Electronic – CANBUS multi-node communication fails when electing bus master

can

I'm managing a legacy system (created by my predecessors) which uses CANBUS. In the system there are multiple nodes, which are run by the MC9S08DZ60 microcontroller each. There are of course separate isolator and transceiver. Every node is configured to have a piece of unique hardware information, lets call it CANMAC.

The way the system is designed is that when the system makes a "cold start", nodes try to agree on themselves who is the bus master. They send with the same CANID (001) to the bus their CANMAC and listen on the bus. The node with highest CANMAC gets elected to bus master.

When there are small amount of nodes, everything is kind of ok. At least the election stops and bus master starts its job.

But with larger number of nodes the elections keep on going for ever. Because some nodes have not seen some other nodes and their higher CANMACs.

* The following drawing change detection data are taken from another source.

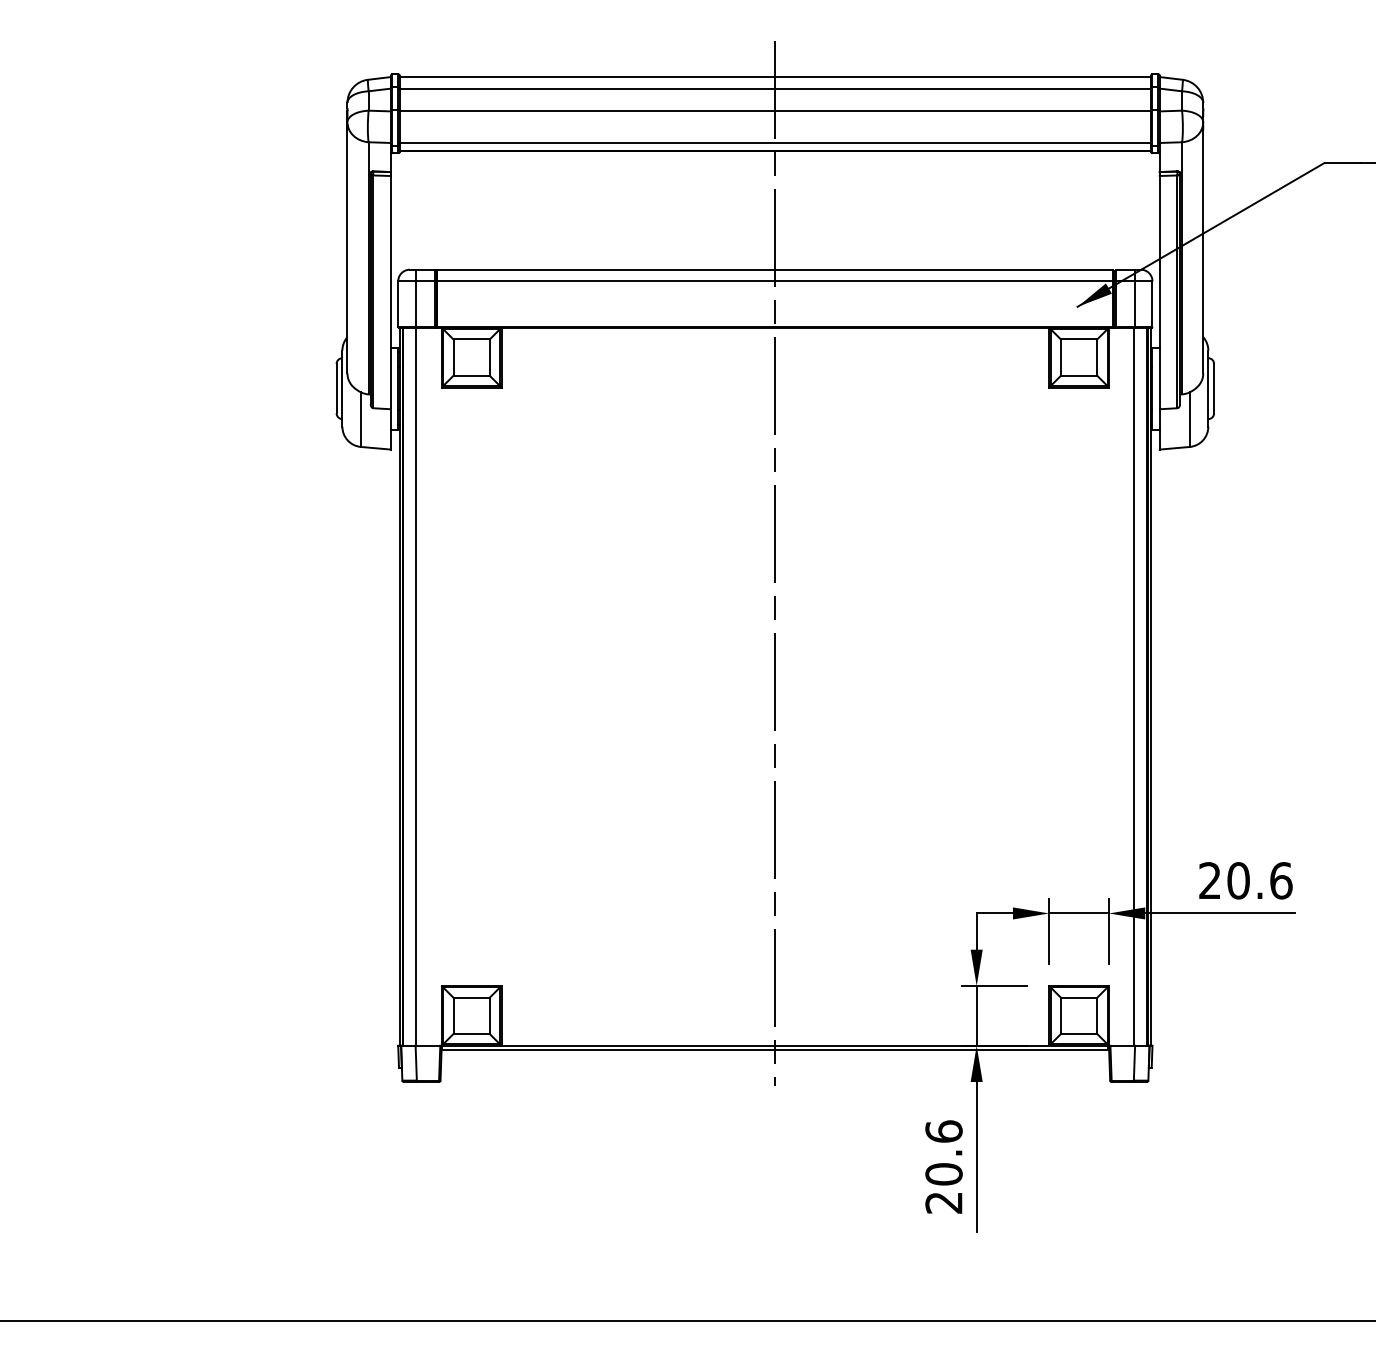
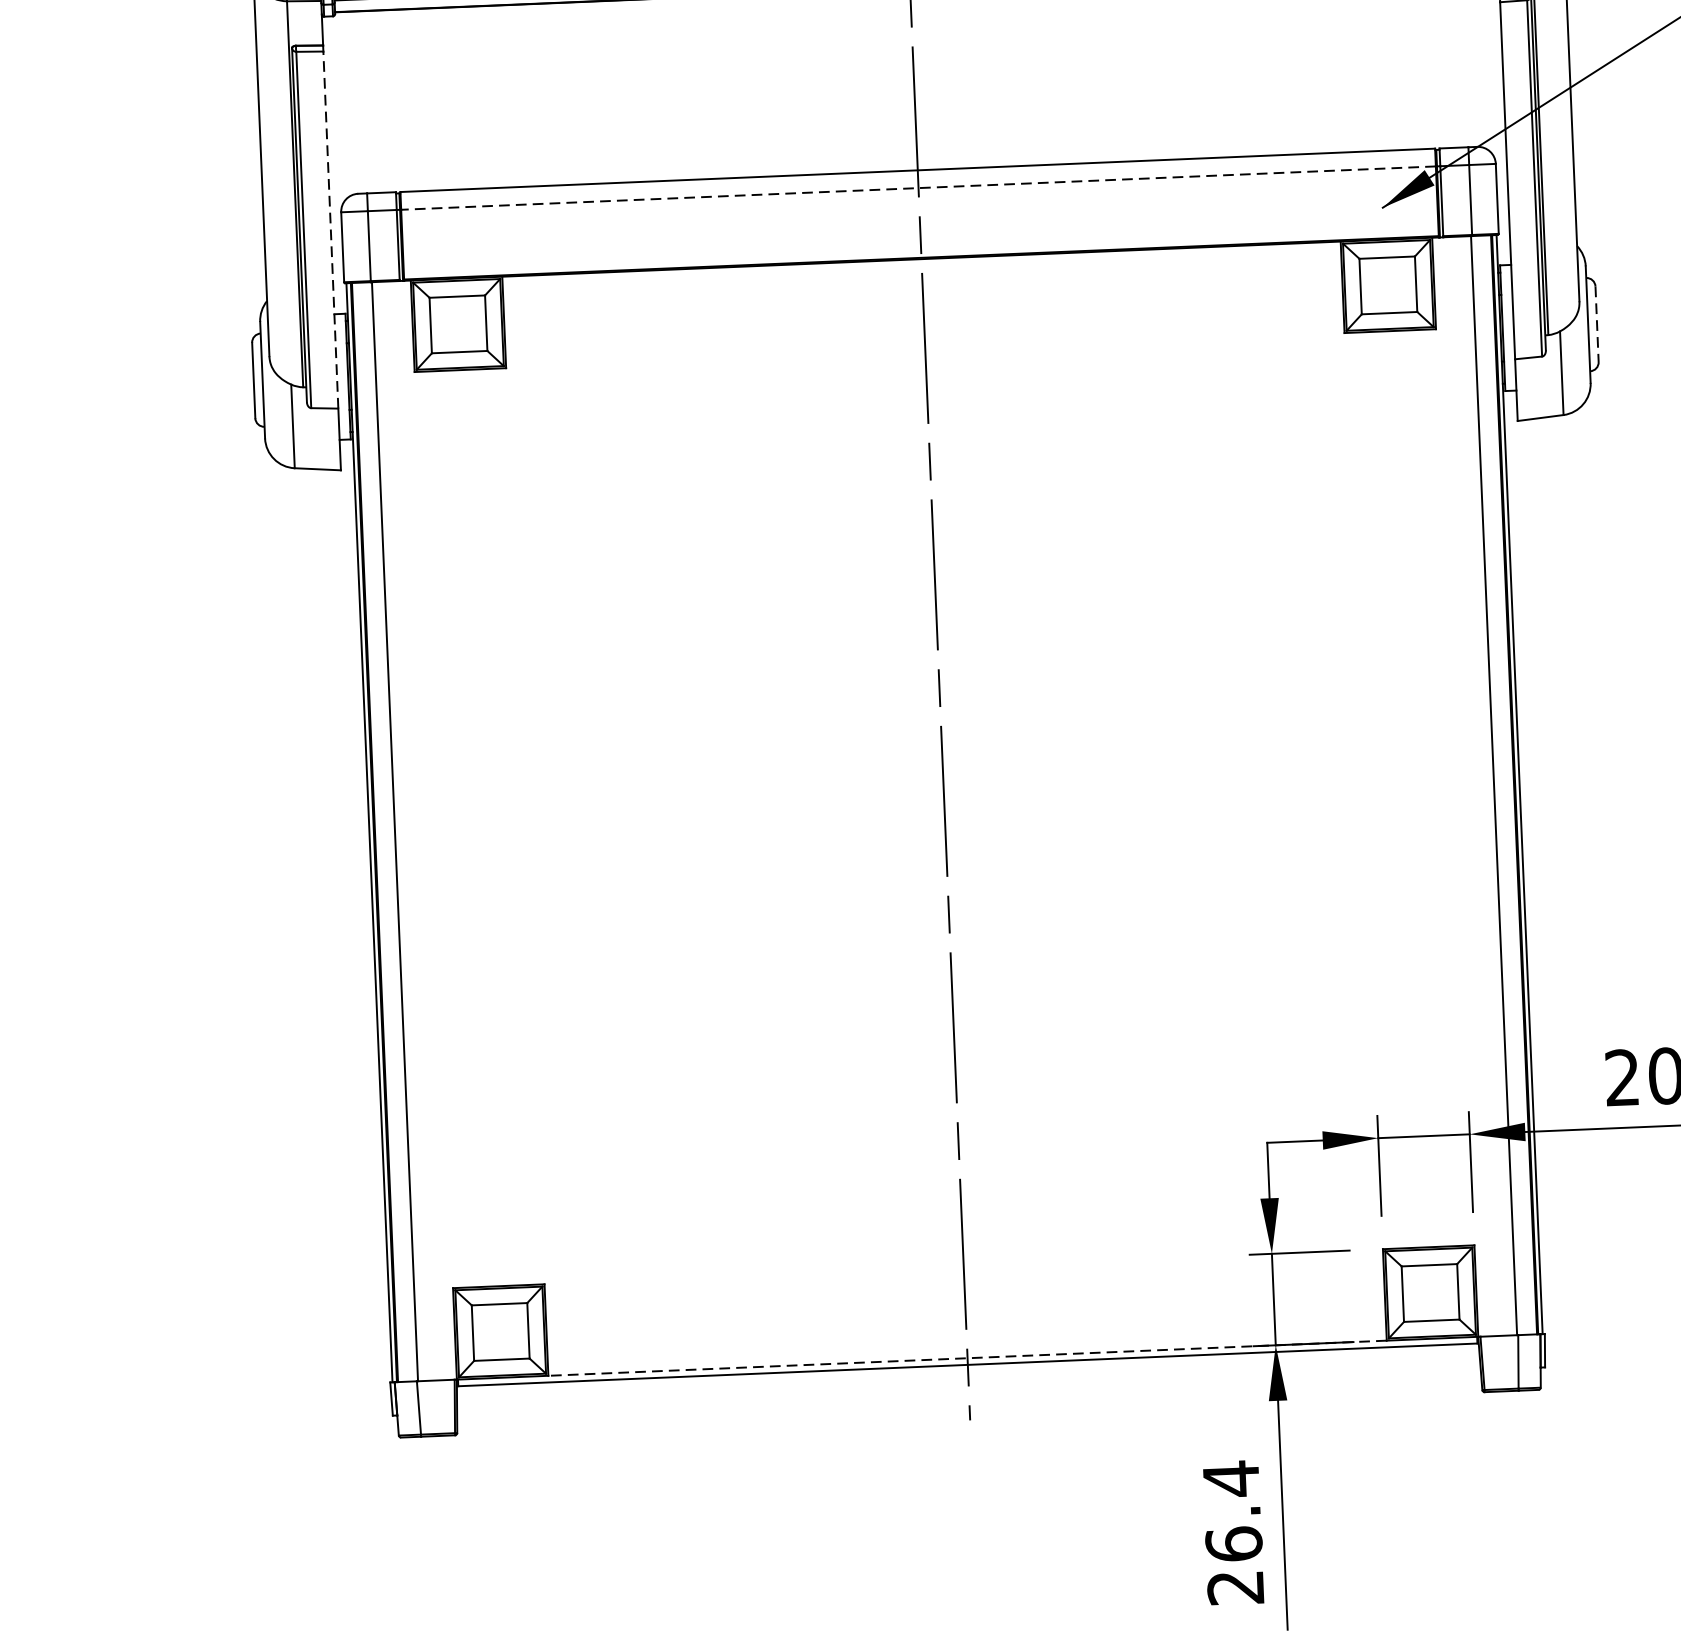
line: (775, 281) -> (918, 188), solid -> dashed
line: (390, 292) -> (330, 229), solid -> dashed
line: (1214, 388) -> (1597, 323), solid -> dashed
line: (775, 1045) -> (967, 1357), solid -> dashed
text: (943, 1152) -> (1231, 1510), 20.6 -> 26.4

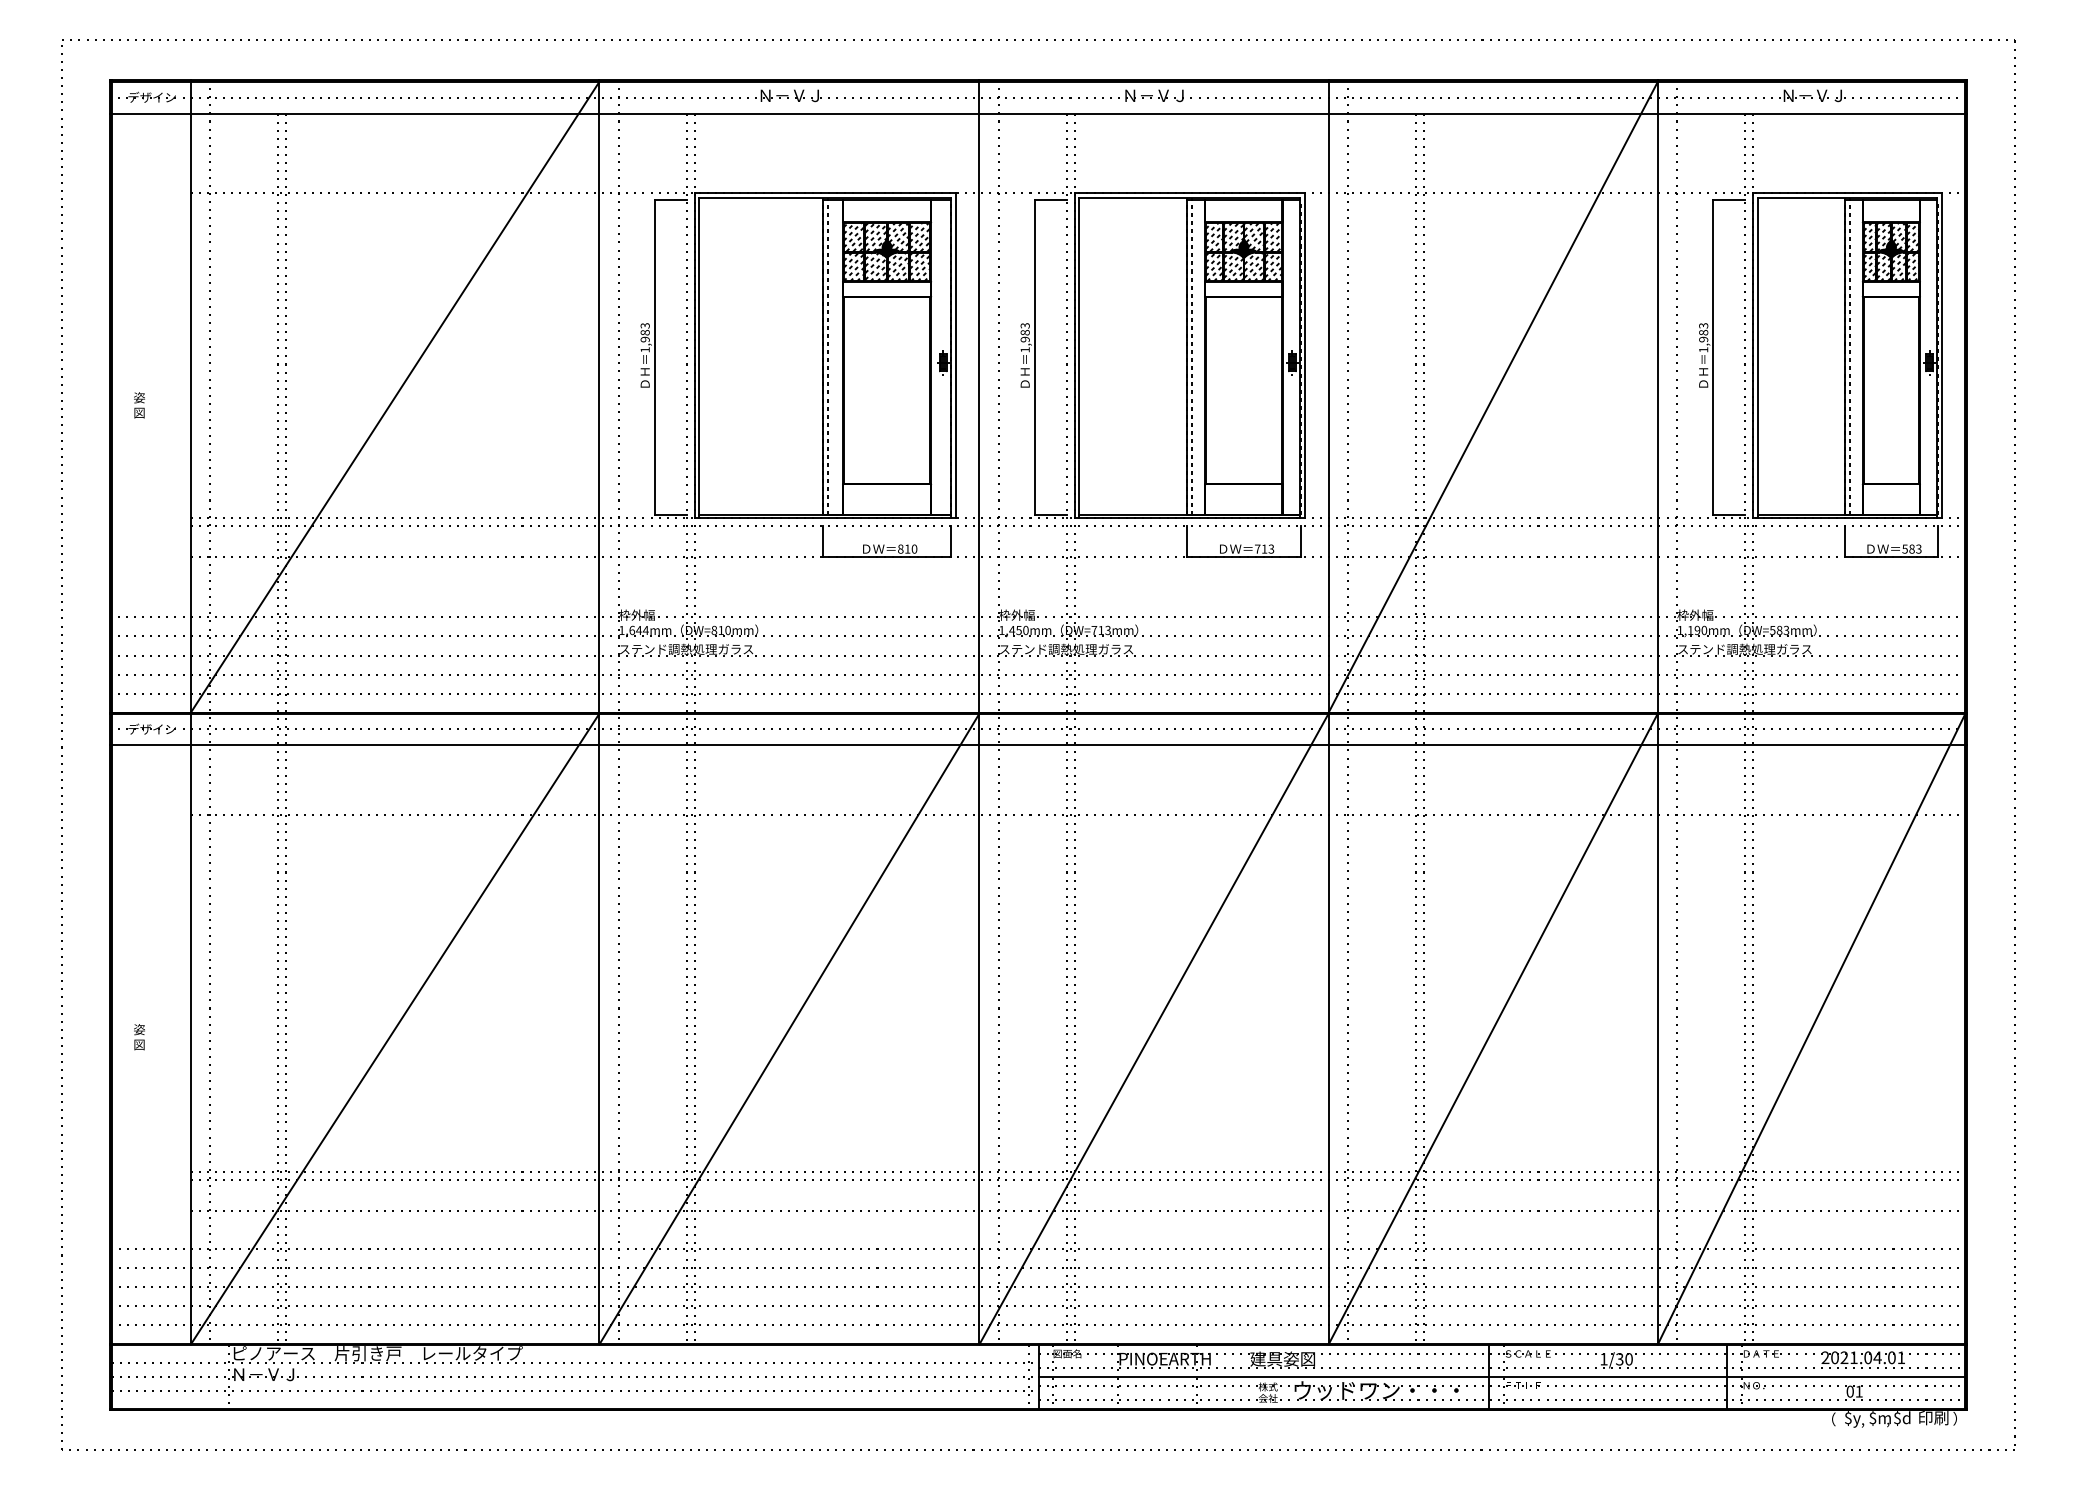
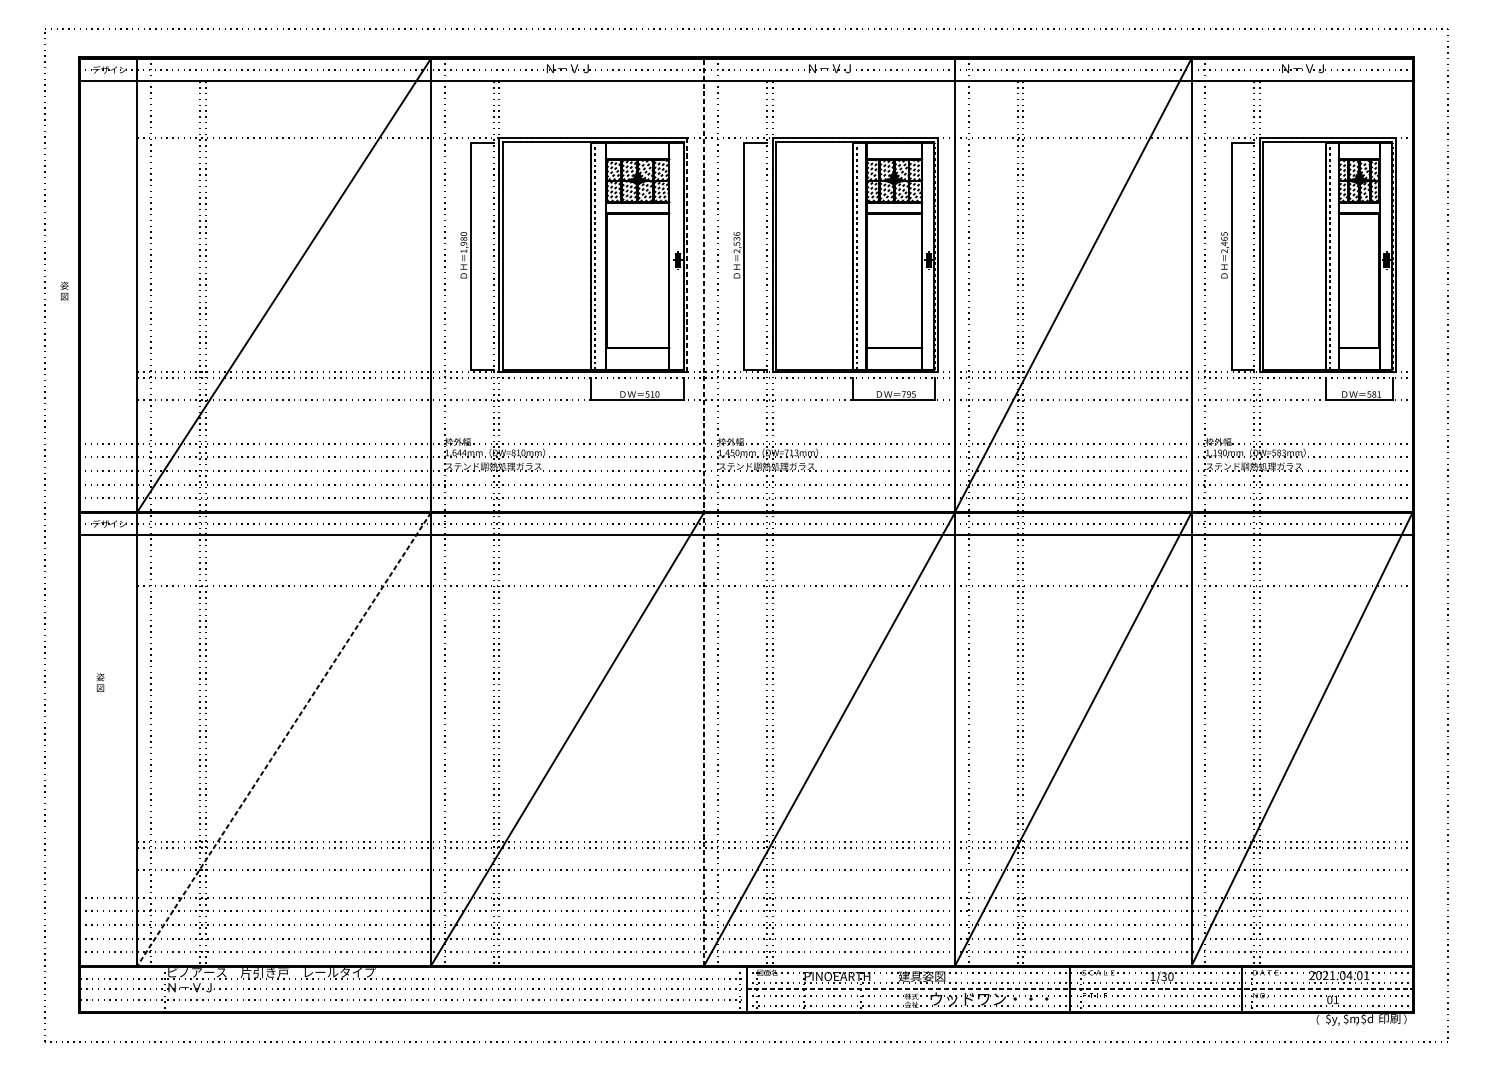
text: (645, 325) -> (464, 233), 1,983 -> 1,980
text: (1024, 337) -> (736, 242), 1,983 -> 2,536
text: (1703, 337) -> (1224, 242), 1,983 -> 2,465
line: (955, 354) -> (686, 254), solid -> dashed
text: (139, 405) -> (64, 291), moved
text: (900, 548) -> (647, 393), 810 -> 510
text: (1267, 548) -> (911, 393), 713 -> 795
text: (1918, 548) -> (1378, 393), 583 -> 581
line: (979, 711) -> (704, 511), solid -> dashed
line: (395, 1029) -> (284, 739), solid -> dashed
text: (139, 1037) -> (100, 682), moved
line: (1502, 1377) -> (1079, 989), solid -> dashed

This is what I get into logs (I have obfuscated it a bit):

14531ms 001: "Valid election candidate message with CANMAC, 7 bytes payload"
14532ms 001: "Valid election candidate message with CANMAC, 7 bytes payload"
14532ms 000: ???                       00 08 00 00
14532ms 000: ???                       00 08 00 00
14533ms 000: ???                       00 08 00 00
14533ms 000: ???                       00 08 00 00
14533ms 000: ???                       00 08 00 00
14534ms 000: ???                       00 08 00 00
14534ms 000: ???                       00 08 00 00
14534ms 000: ???                       00 08 00 00
14534ms 000: ???                       00 08 00 00
14535ms 000: ???                       00 08 00 00
14535ms 000: ???                       00 08 00 00
14535ms 000: ???                       00 08 00 00
14536ms 000: ???                       00 08 00 00
14536ms 000: ???                       00 08 00 00
14536ms 000: ???                       00 08 00 00
14537ms 000: ???                       00 08 00 00
14537ms 001: "Valid election candidate message with CANMAC, 7 bytes payload"
14538ms 001: "Valid election candidate message with CANMAC, 7 bytes payload"

Now what I ask is:

Is it possible that these messages senders, while sending with the same CANID 001 almost at the same time, are able to circumvent the CANBUS natural collision avoidance/arbitration by broadcasting concurrently and essentially overrun bits on the bus causing unknown messages to form to observer?

Best Answer

Yeah it is possible that you get all manner of strange things if you send the same CAN identifier with different data, at the same time. This could result in error frames, because only the identifier part of the frame participates in bus arbitration.

This could be the reason why some nodes don't recognize the one with highest priority, in case they attempt to send at the same time. Or it could simply be that their start-up time is very different.

And this is also the main reason why networks like CANopen use "node id" as an offset to the identifier of data packages. In your case, this should probably have been implemented so that CAN id 0 to 127 are reserved for this "challenge the current master" package, with 0 being the highest priority:

  • Each time a node wakes up, it sends out a message claiming to be the master. If nobody challenges it, it is now the master.
  • Each time a node sees another node with higher priority making that claim, it takes note of who is now the master.
  • Each time a node is the master and sees someone else with lower priority claiming to be master, it responds by sending out its own message once again.